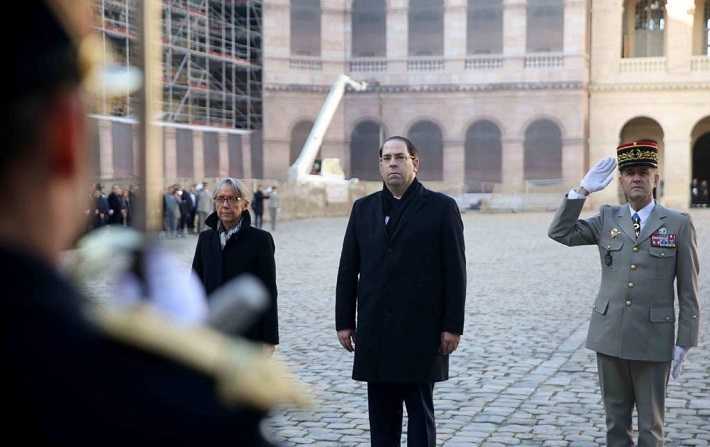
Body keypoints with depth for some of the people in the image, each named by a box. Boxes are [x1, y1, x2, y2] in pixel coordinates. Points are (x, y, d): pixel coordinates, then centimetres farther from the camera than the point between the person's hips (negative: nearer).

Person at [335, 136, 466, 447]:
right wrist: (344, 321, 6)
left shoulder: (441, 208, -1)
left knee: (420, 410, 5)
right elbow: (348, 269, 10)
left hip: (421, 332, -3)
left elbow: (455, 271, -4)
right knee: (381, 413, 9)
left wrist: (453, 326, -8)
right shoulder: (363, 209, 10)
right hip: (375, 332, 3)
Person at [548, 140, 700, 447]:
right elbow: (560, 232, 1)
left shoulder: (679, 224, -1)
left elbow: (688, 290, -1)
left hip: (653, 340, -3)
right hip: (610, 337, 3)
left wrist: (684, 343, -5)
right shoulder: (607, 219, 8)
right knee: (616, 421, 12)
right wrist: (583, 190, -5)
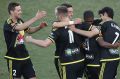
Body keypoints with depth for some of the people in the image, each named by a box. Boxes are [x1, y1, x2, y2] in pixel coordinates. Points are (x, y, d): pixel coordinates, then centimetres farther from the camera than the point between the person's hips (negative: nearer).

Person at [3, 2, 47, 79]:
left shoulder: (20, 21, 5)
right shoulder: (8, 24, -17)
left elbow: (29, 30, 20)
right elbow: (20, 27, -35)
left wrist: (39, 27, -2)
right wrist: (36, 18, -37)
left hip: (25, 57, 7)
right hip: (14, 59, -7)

# # #

* What needs to be done *
Reproduce the text of every item with each "elbow" swapped for "arm joint" and nothing else altered. Leave the pictures out.

* Task answer *
Body keypoints with depth for some of the people in the image, each named by a box. Boxes are [x1, y1, x2, y2] in pixel coordinates. Points are (x, y, d): pixel coordinates, then centimetres farther from the camera than the point between the person's hips (negative: nearer).

Person at [335, 136, 466, 447]:
right wrist: (344, 321, 6)
left shoulder: (441, 208, -1)
left knee: (420, 410, 5)
right arm joint: (348, 269, 10)
left hip: (421, 332, -3)
left arm joint: (455, 271, -4)
right knee: (381, 413, 9)
left wrist: (453, 326, -8)
right shoulder: (363, 209, 10)
right hip: (375, 332, 3)
Person at [548, 140, 700, 447]:
right arm joint: (560, 232, 1)
left shoulder: (679, 224, -1)
left arm joint: (688, 290, -1)
left hip: (653, 340, -3)
right hip: (610, 337, 3)
left wrist: (684, 343, -5)
right shoulder: (607, 219, 8)
right knee: (616, 421, 12)
right wrist: (583, 190, -5)
Body keypoints with depth for some of the people in the image, each named by a box. Boxes are [x1, y1, x2, y2] in pixel coordinates. Points are (x, y, d): pixel coordinates, then centimetres farther from the camera than the point between the person's hips (negative: nearer).

Person at [3, 2, 47, 79]:
left shoulder: (20, 21, 5)
right shoulder: (8, 24, -17)
left arm joint: (29, 30, 20)
right arm joint: (20, 27, -35)
left wrist: (39, 27, -2)
right wrist: (36, 18, -37)
left hip: (25, 57, 7)
right hip: (14, 59, -7)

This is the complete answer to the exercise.